Looks like a good start! Congrats for your baby!

How do you get away from your lady so easy? Lol

There are many excellent small sealed enclosure subs available. You could do a <1^3ft enclosure that would be easy to take out if needed.


----------



## Noobdelux (Oct 20, 2011)

not easy m8.. long houers of begging : ) annyway i thinking abaout doing an stealth install


----------



## simplicityinsound (Feb 2, 2007)

there are quite a few shallow subs out there..how much airspace, power at what impedance, and mounting depths do you have to work with?


----------



## Noobdelux (Oct 20, 2011)

simplicityinsound said:


> there are quite a few shallow subs out there..how much airspace, power at what impedance, and mounting depths do you have to work with?


to be honest, i dont have anny clue at all. i have included photos where i want it, and if i got to then rebuild the carpet lining back there it is no problem. i havent even a amplefier for a sub even. well i could sell that hertz amp and stick with the infinity kappa amp my steph dad got(think its abaout 120 pr channel)

i guess it would be as shallow as posible, and the frontset i am getting is most probably this: GermanMAESTRO - Powered by MAESTRO Badenia and i got a hertz mlk165 set for the back doors 




























thank you in advanced for your input sir.

sincerly
noobdelux


----------



## Noobdelux (Oct 20, 2011)

oh damn.. did i missed somthing? for running passive? do i need one amp channel pr passive xover?


----------



## Noobdelux (Oct 20, 2011)

found out that i do need one channel for each xover.. sooo got to sell one hertz hp2x


----------



## eltico7213 (Oct 26, 2011)

Noobdelux said:


> found out that i do need one channel for each xover.. sooo got to sell one hertz hp2x


Your doing passive? No active?

• Records supplied:
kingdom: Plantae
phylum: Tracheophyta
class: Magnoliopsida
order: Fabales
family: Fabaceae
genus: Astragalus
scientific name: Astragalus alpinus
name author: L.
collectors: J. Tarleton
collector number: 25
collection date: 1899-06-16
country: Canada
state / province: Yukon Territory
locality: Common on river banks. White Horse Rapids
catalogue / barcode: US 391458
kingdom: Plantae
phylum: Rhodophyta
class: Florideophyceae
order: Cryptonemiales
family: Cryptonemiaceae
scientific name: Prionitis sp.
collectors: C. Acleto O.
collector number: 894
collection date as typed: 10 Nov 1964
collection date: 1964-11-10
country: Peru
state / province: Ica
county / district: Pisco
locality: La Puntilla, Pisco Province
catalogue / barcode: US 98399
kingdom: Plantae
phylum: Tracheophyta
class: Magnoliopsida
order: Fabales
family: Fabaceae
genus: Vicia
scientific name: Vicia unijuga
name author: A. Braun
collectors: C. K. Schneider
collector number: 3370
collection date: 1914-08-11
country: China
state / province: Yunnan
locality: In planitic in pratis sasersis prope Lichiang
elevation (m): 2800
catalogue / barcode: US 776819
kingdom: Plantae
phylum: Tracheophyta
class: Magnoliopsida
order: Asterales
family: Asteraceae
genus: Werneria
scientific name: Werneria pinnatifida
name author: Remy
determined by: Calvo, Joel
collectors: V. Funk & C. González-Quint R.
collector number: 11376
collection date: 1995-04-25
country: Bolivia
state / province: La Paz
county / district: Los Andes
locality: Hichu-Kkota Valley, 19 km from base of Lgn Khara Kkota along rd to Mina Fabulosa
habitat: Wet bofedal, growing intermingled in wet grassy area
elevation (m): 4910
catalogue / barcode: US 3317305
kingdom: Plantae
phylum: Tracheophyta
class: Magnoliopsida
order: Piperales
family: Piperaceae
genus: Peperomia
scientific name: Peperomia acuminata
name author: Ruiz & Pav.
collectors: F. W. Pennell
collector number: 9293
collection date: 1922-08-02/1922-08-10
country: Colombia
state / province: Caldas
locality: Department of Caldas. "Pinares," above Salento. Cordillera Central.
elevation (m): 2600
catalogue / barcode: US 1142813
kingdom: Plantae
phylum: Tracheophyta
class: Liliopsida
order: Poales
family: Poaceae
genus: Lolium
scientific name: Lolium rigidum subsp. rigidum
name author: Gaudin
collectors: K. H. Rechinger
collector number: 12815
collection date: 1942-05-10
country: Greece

• Aim 1: Write out the portion of the car audio forum thread between "Looks like a" and "out if needed.", inclusive.
• Aim 2: In the car audio forum thread, which speaker set does Noobdelux have for the back doors?
• Aim 3: Continue the car audio forum thread from where it stops.

• Task response 1:
Looks like a good start! Congrats for your baby!

How do you get away from your lady so easy? Lol

There are many excellent small sealed enclosure subs available. You could do a <1^3ft enclosure that would be easy to take out if needed.

• Task response 2: A Hertz MLK165 set.

• Task response 3:
----------



## trojan fan (Nov 4, 2007)

Are you an American living in Norway?


----------



## Noobdelux (Oct 20, 2011)

eltico7213 said:


> Your doing passive? No active?


yes i am going to run this passive


----------



## Noobdelux (Oct 20, 2011)

disaster have struck!! some damn idiot put a knife to my tires while i was at night shift! so that have iced my ice.. new tires all around + new low jack= -800$
 : ( : ( : ( : ( : (


----------



## trojan fan (Nov 4, 2007)

Noobdelux said:


> disaster have struck!! some damn idiot put a knife to my tires while i was at night shift! so that have iced my ice.. new tires all around + new low jack= -800$
> : ( : ( : ( : ( : (


Sorry to hear that about your car....update us when you make some progress


----------



## wdemetrius1 (Aug 16, 2007)

^^

X2!!! I was looking forward to your impression of the German Maestro's.


----------



## Noobdelux (Oct 20, 2011)

so was i.. got to go bargin hunting now.. pain in the arse...


----------



## Noobdelux (Oct 20, 2011)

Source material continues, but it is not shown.